Ron Shevlin (25:31):

So look, I don't want to be a jerk, but so how much faster are you able to identify and prevent thanks to your AI efforts?

Carl Eberling (25:41):

Oh, I'd say we're in the minutes category of something happens. We're able to shut traffic down. We're able to identify the actual risk and develop these IOCs.

Ron Shevlin (25:54):

Minutes as compared to what beforehand? Hours, days,

Carl Eberling (25:56):

Days.

Ron Shevlin (25:58):

Same thing.

Carl Eberling (26:00):

Similar. Awesome.

Ron Shevlin (26:02):

Okay. We've got a few minutes left. Yeah, just a few minutes. And so last question here. I want you guys to look forward to the next three to five years, I would say five to 10, but that's way too far out the next three to five years. What do you see coming down the pike from a generative ai, from an agentic AI perspective that you're looking forward to incorporating into your fraud prevention, detection and management efforts?

Carl Eberling (26:29):

For me, it's going to be augmented human in the loop because the human in the loop today is still your weakest link. You talk about deep fakes and bias in particular, we have a bias if you're in the customer service field, you like to provide service and you're going to be sensitive to the idea that adding too much friction into the process is pissing that person off for customer service. So it's in our human DNA to want to compromise to want to get to the answer that the person needs. And so for me, it's going to be augmented human in the loop where the AI is that whisper agent. It's that thing that's sitting in the background identifying something's not right and enhancing your little shoulder angel that says, Hey, something's going on here. Maybe you should add some friction to this. I think that's going to be the biggest change for me.

Ron Shevlin (27:27):

Are you saying then that the tools you're using today are not adequately enabling the human in the loop aspect?

Carl Eberling (27:34):

I think the tools we're using today are meant to work in the background and ensure less friction and they're the scaled automated pieces as opposed to a listening agent that's actually hearing the tone of what you're saying, hearing the rhythm of what you're saying, maybe even interpreting whether you're going through a voice filter when you come through to see is it really you? So to me, it's enhancements to what we have to really address the deep fake piece because I think that's going to be an increasingly difficult problem to solve.

Ron Shevlin (28:11):

Got it.

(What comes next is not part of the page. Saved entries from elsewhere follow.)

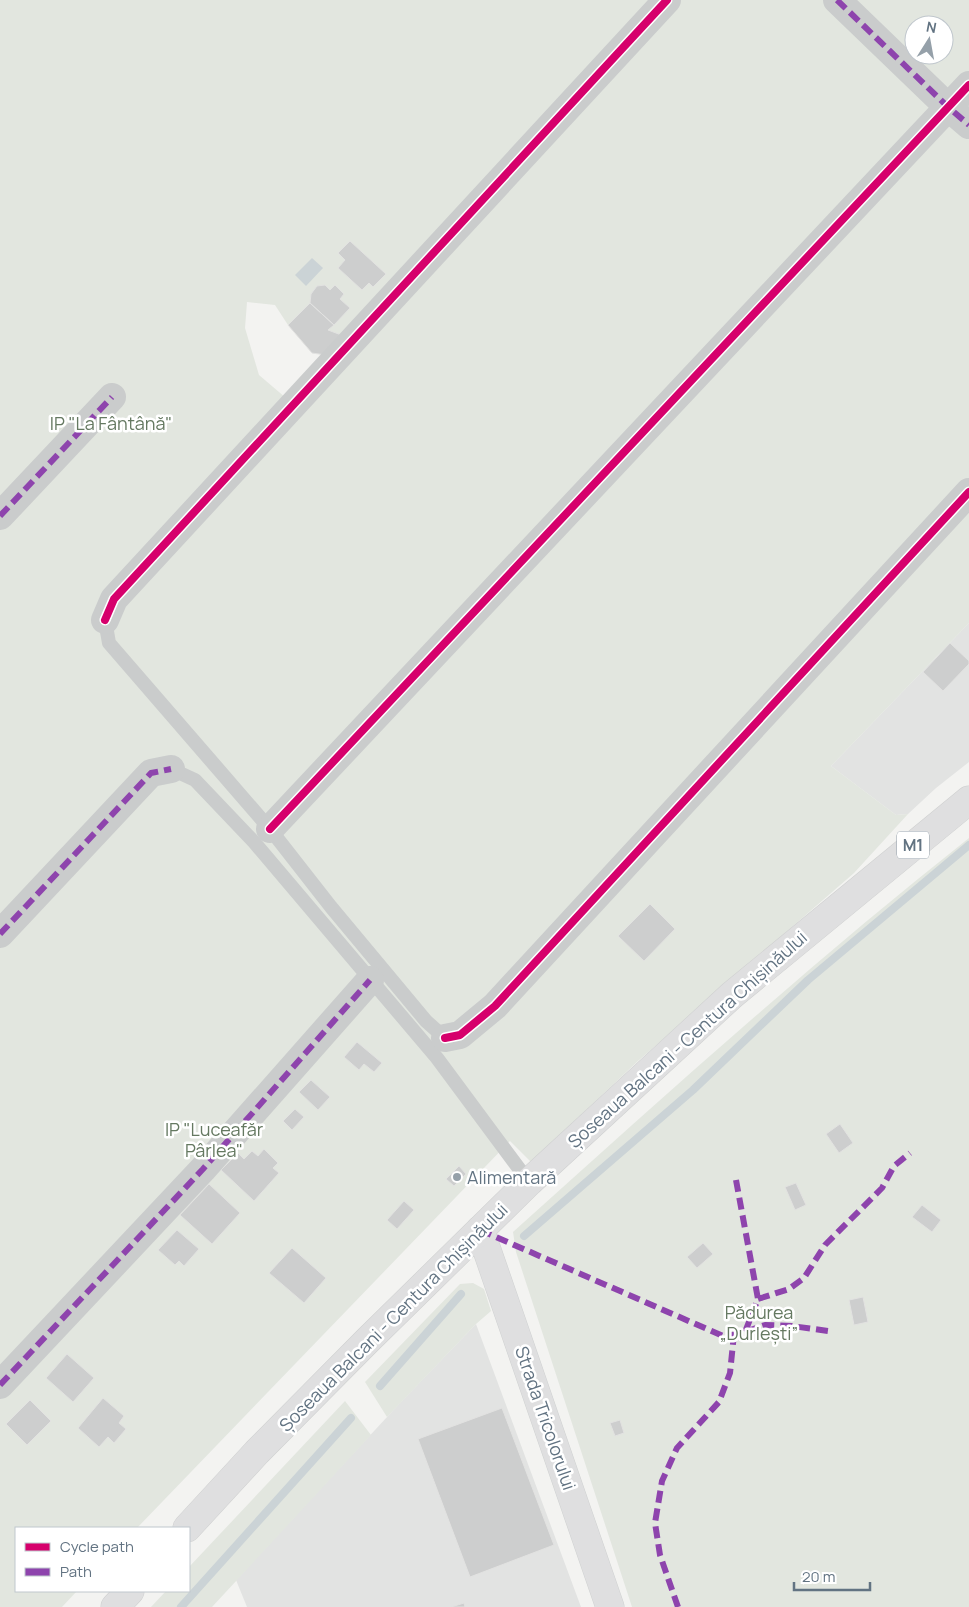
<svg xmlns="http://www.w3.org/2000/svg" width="969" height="1607" font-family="Manrope,sans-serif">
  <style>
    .built { fill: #e2e3e2 }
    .green { fill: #e2e6df; fill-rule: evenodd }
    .water { fill: #cbd3d6 }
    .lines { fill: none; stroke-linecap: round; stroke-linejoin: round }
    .stream { stroke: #cbd3d6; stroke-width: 8 }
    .building { fill: #cdcece; stroke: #e2e2e1 }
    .secondary-casing { stroke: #cfd1d1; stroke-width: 29 }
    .highway-casing { stroke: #cfd0d0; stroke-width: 29 }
    .lane { stroke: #cacccc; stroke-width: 14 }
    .street { stroke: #cacccc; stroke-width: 28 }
    .secondary { stroke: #dfdfe0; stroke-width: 28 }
    .highway { stroke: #dfdfe0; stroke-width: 28 }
    .quiet { stroke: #8e44ad; stroke-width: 6; stroke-dasharray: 12 6; stroke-linecap: butt }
    .cycleway-casing { stroke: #fff; stroke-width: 11 }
    .cycleway { stroke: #d6006c; stroke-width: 8 }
    .poi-dot { fill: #95a0a9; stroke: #fff; stroke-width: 2 }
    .labels { text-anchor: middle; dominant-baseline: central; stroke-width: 5; stroke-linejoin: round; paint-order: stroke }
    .shield { fill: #fff; stroke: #919da8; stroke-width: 1 }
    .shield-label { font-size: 16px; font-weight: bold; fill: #627382 }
    .park-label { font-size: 18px; fill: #657961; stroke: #fff }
    .street-label { font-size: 18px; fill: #627382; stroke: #fff }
    .poi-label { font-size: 18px; fill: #627382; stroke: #fff; text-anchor: start }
  </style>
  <rect width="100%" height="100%" fill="#f3f3f1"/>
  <path class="built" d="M969 623V762L936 788 908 814 896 815 831 766Z
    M476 1324 581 1607H247L236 1580 400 1403Z"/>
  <path class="green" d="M0 0H969V623L831 766 896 815 908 814 854 873 638 1061 531 1162 510 1141 137 1528H16V1591H77L62 1607H0ZM914 25H944V55H914ZM247 302 275 305 288 325 312 353 325 355 286 398 259 375 245 328Z
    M969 838V1607H632L516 1252 513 1232C662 1098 811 963 969 838Z
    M473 1283 484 1289 491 1311 476 1324 387 1417 365 1382 460 1284Z
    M345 1401 371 1435 212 1607H151L166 1591H189V1567Z"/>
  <path class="water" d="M312 258 323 268 306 286 295 275Z"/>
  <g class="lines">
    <path class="stream" d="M524 1236 693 1090 808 980 969 845
      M380 1386 461 1294
      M181 1607 351 1418"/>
  </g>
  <path class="building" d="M350 241 386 274 373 287 369 283 362 290 338 268 345 260 338 253Z
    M325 285 330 290 335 285 344 294 340 299 350 308 334 325 310 303 311 294 317 286Z
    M310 303 334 325 328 330 344 336 326 355 312 353 288 325Z
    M950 643 969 661V664L943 691 923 672Z
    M650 904 675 929 644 961 618 936Z
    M357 1042 382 1063 374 1072 364 1064 359 1070 344 1057Z
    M311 1080 330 1097 318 1110 299 1092Z
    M295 1109 304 1117 292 1130 283 1121Z
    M840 1124 853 1143 839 1153 826 1134Z
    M264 1149 278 1163 273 1168 279 1173 254 1201 221 1170 238 1153 244 1159 252 1151 258 1156Z
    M459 1166 466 1174 454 1186 446 1179Z
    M796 1183 806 1205 795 1210 785 1187Z
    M209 1184 240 1213 212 1244 180 1215Z
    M404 1201 414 1210 397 1229 387 1220Z
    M922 1205 941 1220 932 1232 912 1217Z
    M177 1230 199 1249 184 1266 179 1261 175 1265 158 1250Z
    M703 1243 713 1254 697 1268 687 1257Z
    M292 1248 326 1278 304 1303 269 1273Z
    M863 1297 868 1322 854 1325 849 1300Z
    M67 1354 94 1378 73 1402 46 1378Z
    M103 1398 124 1416 119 1423 126 1429 114 1443 108 1437 99 1447 78 1428Z
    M30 1400 51 1421 27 1445 6 1424Z
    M502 1408 554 1545 470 1577 418 1439Z
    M620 1420 624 1433 615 1436 610 1423Z
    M464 1603 465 1607H451Z"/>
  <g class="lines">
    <defs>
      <path id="secondary" d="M480 1230 610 1607"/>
      <path id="highway" d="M187 1528 257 1452 368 1340 529 1182 732 995 969 800
        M115 1607 130 1591"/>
    </defs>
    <use href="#secondary" class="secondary-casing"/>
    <use href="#highway" class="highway-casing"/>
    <path class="lane" d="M105 620 109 643 270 829 331 907 426 1021 445 1038
      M171 769 195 780 254 842 437 1058 529 1182"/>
    <path class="street" d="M837 0 948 107 969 125
      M0 516 112 397
      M105 620 114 599 667 0
      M270 829 969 85
      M0 934 151 773 171 769
      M445 1038 460 1035 495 1006 969 492
      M0 1385 203 1169 370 980"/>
    <use href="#secondary" class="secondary"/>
    <use href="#highway" class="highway"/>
    <path class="quiet" d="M837 0 948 107 969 125
      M0 516 112 397
      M0 934 151 773 171 769
      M736 1180 758 1299 745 1332
      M480 1230 723 1336 739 1334 765 1325 792 1326 828 1331
      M758 1299 789 1289 804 1278 825 1245 882 1188 894 1166 910 1153
      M0 1385 203 1169 370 980
      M678 1607 660 1555 655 1523 662 1481 677 1448 719 1402 730 1373 734 1334"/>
    <defs>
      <path id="cycleway" d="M105 620 114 599 667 0
        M270 829 969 85
        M445 1038 460 1035 495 1006 969 492"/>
    </defs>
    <use href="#cycleway" class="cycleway-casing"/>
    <use href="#cycleway" class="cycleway"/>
  </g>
  <circle class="poi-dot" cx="457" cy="1177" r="5"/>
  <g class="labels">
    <rect class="shield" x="897" y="831.5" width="32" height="27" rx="4"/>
    <g class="shield-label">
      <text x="913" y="845">M1</text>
    </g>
    <g class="park-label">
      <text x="111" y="423">IP "La Fântână"</text>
      <text x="214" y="1129">IP "Luceafăr<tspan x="214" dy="21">Pârlea"</tspan></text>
      <text x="759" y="1312">Pădurea<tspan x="759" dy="21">„Durlești”</tspan></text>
    </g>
    <g class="street-label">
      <text transform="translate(687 1039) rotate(-42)">Șoseaua Balcani - Centura Chișinăului</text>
      <text transform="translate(393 1317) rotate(-45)">Șoseaua Balcani - Centura Chișinăului</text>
      <text transform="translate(546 1418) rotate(71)">Strada Tricolorului</text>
    </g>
    <g class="poi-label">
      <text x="467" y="1177">Alimentară</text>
    </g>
  </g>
  <rect x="15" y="1527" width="175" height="65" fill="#ffffff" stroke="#c0c7cd"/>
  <rect x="25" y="1543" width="25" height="8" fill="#d6006c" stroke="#c0c7cd"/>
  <text x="60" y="1552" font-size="15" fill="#627382">Cycle path</text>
  <rect x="25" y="1568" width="25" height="8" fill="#8e44ad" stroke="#c0c7cd"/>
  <text x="60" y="1577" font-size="15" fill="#627382">Path</text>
  <g transform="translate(929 40) rotate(11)"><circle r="24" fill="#ffffff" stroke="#c0c7cd"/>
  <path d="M0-4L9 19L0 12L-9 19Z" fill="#95a0a9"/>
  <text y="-8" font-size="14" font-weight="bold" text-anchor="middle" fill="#627382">N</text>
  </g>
  <path d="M794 1582v8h76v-8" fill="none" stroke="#627382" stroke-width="2.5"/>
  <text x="802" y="1582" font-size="15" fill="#627382" stroke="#ffffff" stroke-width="4" paint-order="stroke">20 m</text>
</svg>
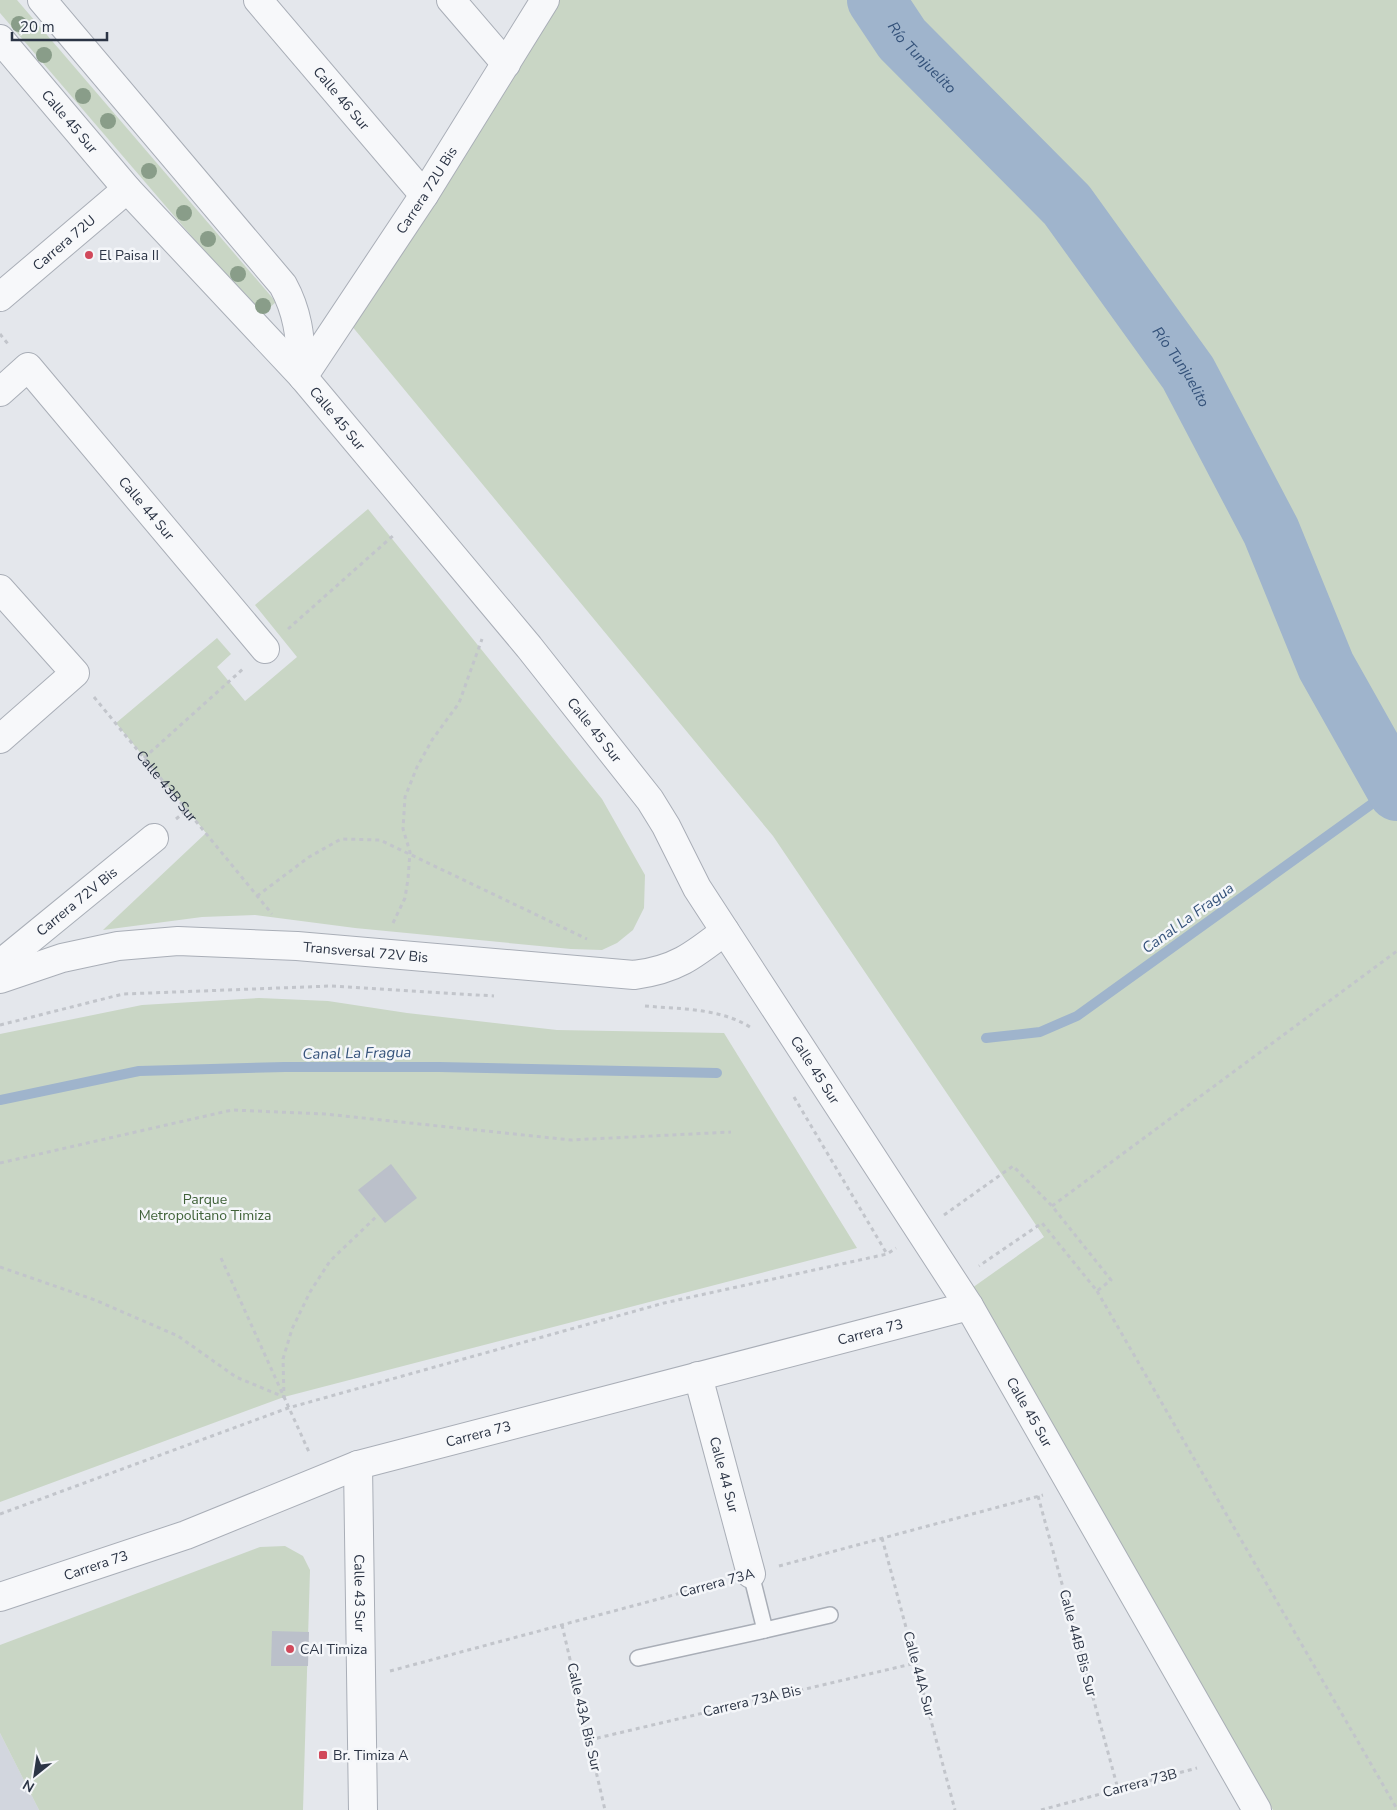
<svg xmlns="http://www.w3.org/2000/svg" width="1397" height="1810" font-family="'Nunito Sans',sans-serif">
<rect width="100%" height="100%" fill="#e4e7ec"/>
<!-- built -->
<polygon fill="#d2d6de" points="0,1733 39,1810 0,1810"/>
<!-- green -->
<g fill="#c9d6c5">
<polygon points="0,0 17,0 276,302 260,316 0,13"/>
<polygon points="556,0 1397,0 1397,1810 1273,1810 972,1288 1044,1237 773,836 351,325"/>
<polygon points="368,509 602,799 645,875 644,908 633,930 617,943 602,950 571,949 355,928 255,915 202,917 103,930 206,833 116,723 217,638 231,654 217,667 245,701 297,657 255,605"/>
<polygon points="259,998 328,1001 407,1013 557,1030 724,1033 857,1248 284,1397 0,1502 0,1034 142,1005"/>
<polygon points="285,1546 303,1556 310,1570 303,1810 39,1810 0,1733 0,1645 260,1547"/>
</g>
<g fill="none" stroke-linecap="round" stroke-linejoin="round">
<!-- stream -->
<g stroke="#9fb4cc" stroke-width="10">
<polyline points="986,1038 1040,1032 1077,1016 1394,788"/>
<polyline points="0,1100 139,1071 285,1067 439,1067 717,1073"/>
</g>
<!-- river -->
<path stroke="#9fb4cc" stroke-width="58" id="s1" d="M876,0L902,39L1067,205L1188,373L1271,531L1326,666L1397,792"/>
</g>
<!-- building -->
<g fill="#bbc0ca">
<polygon points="391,1164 417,1198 385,1223 358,1190"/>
<polygon points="272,1631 309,1632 308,1666 271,1666"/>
</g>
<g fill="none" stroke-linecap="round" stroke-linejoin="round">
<!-- service casing -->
<g stroke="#a9aeb7" stroke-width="18">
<g id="service">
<polyline points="765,1630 830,1615"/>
<polyline points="638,1658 765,1630 751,1574"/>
</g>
</g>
<!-- minor casing -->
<g stroke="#a9aeb7" stroke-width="30">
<g id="minor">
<path id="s3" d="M258,0L424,195"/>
<polyline points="451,0 506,64"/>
<path id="s4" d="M0,297L127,189"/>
<path id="s5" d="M303,377L424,195L545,0"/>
<path id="s6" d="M0,392L28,367L265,649"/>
<polyline points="0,589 75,673 0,739"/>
<path id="s7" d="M0,964L154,838"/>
<path id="s8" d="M0,979L62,958L118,946L178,941L297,946L634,975C675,970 693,956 725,931"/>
<path id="s9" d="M698,1376L751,1574"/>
<path id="s10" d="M358,1465L363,1810"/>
<path id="s11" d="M0,1597L186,1535L358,1465L969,1306"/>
</g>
</g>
<!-- tertiary casing -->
<g stroke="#a9aeb7" stroke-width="30">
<g id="tertiary">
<path d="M42,0L283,285C300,316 300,342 303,377"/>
<path id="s12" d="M0,39L127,189L303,377L529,647L650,800L666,826L697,888L969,1306L1257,1810"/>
</g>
</g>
<!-- path -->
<g stroke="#c2c5cb" stroke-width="3" stroke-dasharray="4 4" stroke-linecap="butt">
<polyline points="0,334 8,344"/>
<polyline points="288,629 395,534"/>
<path id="s2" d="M94,697L272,914"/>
<polyline points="144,758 244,668"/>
<polyline points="176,819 187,810"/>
<polyline points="257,896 309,857 341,839 380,840 587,939"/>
<polyline points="393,923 405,898 408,879 410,852 403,829 405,797 417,767 432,740 459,703 482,639"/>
<path d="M645,1006C680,1009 719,1008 750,1027"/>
<polyline points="0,1025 123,994 331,986 494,996"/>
<polyline points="794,1097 887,1254"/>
<polyline points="0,1163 232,1110 325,1114 571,1140 731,1132"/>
<polyline points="1052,1206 1397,951"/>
<polyline points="944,1215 1013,1166 1052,1206 1111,1280 1097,1291 1042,1223 979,1266"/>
<polyline points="221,1258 309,1452"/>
<polyline points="0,1267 95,1300 178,1336 236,1377 284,1397 283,1359 292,1329 310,1292 330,1261 378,1215"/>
<polyline points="1097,1291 1397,1809"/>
<polyline points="1038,1496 1118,1789"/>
<polyline points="0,1514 288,1408 664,1303 887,1254 896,1248"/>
<polyline points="882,1538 955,1810"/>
<polyline points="779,1566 1043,1495"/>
<polyline points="562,1625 605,1810"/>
<polyline points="390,1671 722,1582"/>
<polyline points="589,1740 916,1663"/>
<polyline points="1041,1810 1197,1768"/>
</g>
<!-- service -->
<use href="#service" stroke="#f7f8fa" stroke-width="15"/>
<!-- minor -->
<use href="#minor" stroke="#f7f8fa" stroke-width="28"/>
<!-- tertiary -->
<use href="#tertiary" stroke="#f7f8fa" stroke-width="28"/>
</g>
<!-- trees -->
<g fill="#899d89">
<circle cx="19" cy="24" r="8"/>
<circle cx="44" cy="55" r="8"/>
<circle cx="83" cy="96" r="8"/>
<circle cx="108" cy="121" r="8"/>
<circle cx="149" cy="171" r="8"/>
<circle cx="184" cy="213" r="8"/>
<circle cx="208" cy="239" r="8"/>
<circle cx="238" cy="274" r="8"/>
<circle cx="263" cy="306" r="8"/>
</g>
<!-- markers -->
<g fill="#d1495b" stroke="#f4f6f9" stroke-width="2">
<circle cx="89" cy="255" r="5"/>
<circle cx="290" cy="1649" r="5"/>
<rect x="318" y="1750" width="10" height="10" rx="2.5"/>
</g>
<g text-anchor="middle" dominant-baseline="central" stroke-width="5" stroke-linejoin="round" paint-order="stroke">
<!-- street labels -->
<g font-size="14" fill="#2b3445" stroke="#f4f6f9">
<text stroke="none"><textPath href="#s3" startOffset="129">Calle 46 Sur</textPath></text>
<text stroke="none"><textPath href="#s12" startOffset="108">Calle 45 Sur</textPath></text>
<text stroke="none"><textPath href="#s5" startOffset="224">Carrera 72U Bis</textPath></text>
<text stroke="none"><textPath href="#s4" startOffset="84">Carrera 72U</textPath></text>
<text stroke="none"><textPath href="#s12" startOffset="508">Calle 45 Sur</textPath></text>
<text stroke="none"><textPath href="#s6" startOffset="222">Calle 44 Sur</textPath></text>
<text stroke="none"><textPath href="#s12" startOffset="912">Calle 45 Sur</textPath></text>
<text stroke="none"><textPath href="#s2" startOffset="115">Calle 43B Sur</textPath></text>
<text stroke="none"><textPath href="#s7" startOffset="99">Carrera 72V Bis</textPath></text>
<text stroke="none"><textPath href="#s8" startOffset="371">Transversal 72V Bis</textPath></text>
<text stroke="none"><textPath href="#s12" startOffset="1318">Calle 45 Sur</textPath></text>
<text stroke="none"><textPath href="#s11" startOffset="911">Carrera 73</textPath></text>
<text stroke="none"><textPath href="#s12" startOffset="1722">Calle 45 Sur</textPath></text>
<text stroke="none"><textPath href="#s11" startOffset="506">Carrera 73</textPath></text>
<text stroke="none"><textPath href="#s9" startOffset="102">Calle 44 Sur</textPath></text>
<text stroke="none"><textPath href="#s11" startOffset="101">Carrera 73</textPath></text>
<text transform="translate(717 1583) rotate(-15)">Carrera 73A</text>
<text stroke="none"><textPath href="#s10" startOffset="128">Calle 43 Sur</textPath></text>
<text transform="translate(1078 1643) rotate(75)">Calle 44B Bis Sur</text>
<text transform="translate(919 1674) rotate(75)">Calle 44A Sur</text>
<text transform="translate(752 1701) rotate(-13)">Carrera 73A Bis</text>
<text transform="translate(584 1717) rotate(77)">Calle 43A Bis Sur</text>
<text transform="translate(1140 1783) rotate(-15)">Carrera 73B</text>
</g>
<!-- poi labels -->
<g font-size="14" fill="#2b3445" stroke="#f4f6f9" text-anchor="start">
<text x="99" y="255">El Paisa II</text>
<text x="300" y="1649">CAI Timiza</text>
<text x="333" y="1755">Br. Timiza A</text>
</g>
<!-- park labels -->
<g font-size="14" fill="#3f6138" stroke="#f4f6f9">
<text x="205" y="1199">Parque<tspan x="205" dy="16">Metropolitano Timiza</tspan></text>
</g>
<!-- water labels -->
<g font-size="15" font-style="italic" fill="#34527a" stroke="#f4f6f9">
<text stroke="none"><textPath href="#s1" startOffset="74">Río Tunjuelito</textPath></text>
<text stroke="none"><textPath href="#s1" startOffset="479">Río Tunjuelito</textPath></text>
<text transform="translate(1188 918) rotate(-36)">Canal La Fragua</text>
<text transform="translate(357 1053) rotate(-1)">Canal La Fragua</text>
</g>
</g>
<!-- north arrow -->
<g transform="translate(35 1775) rotate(210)" stroke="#f4f6f9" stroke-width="4" paint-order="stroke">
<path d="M0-4L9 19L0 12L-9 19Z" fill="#2b3445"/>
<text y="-8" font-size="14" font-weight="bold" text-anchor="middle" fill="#2b3445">N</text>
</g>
<!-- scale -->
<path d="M12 32v8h95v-8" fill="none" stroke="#2b3445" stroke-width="2.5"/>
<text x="20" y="32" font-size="15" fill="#2b3445" stroke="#f4f6f9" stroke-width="4" paint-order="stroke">20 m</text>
</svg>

Thomas, same question to you. What do you see coming down the pike from a generative and engineering AI perspective that you're looking forward to using and incorporating?

Thomas Mazzaferro (28:19):

I'll give you two examples. The first one is how we build and engineer solutions will change with what's happening right now with the ability to do vibe coding, actually having the domain expertise and being able to use a chat like feature and say, I want to build this type of solution, this type of integration, and the automated code that's already been optimized then provided to you. I think engineering and software delivery is going to get largely transformed in the next two to three years where the domain expertise will actually be the actual talent you're going to be hiring because the actual coding and engineering work will be largely automated. We'll scan before we deploy, but it'll be largely automated. It will shift technology teams on its head pretty quickly. That's the first piece. The second piece, maybe outside of banking more holistically, I think it's going to change how we live in many ways. You've seen it already. It's happening today with life sciences. The ability to identify cures, vaccine medical capabilities is largely accelerating across native fields. That's what helped all of us and our families going forward. It will be quite amazing.

Ron Shevlin (29:38):

I guess we're done, guys. Thank you. I want to thank you guys. That was the fastest half hour of my life, and I hope it wasn't the slowest half hour of your life, but please join me in thanking Carl and Thomas.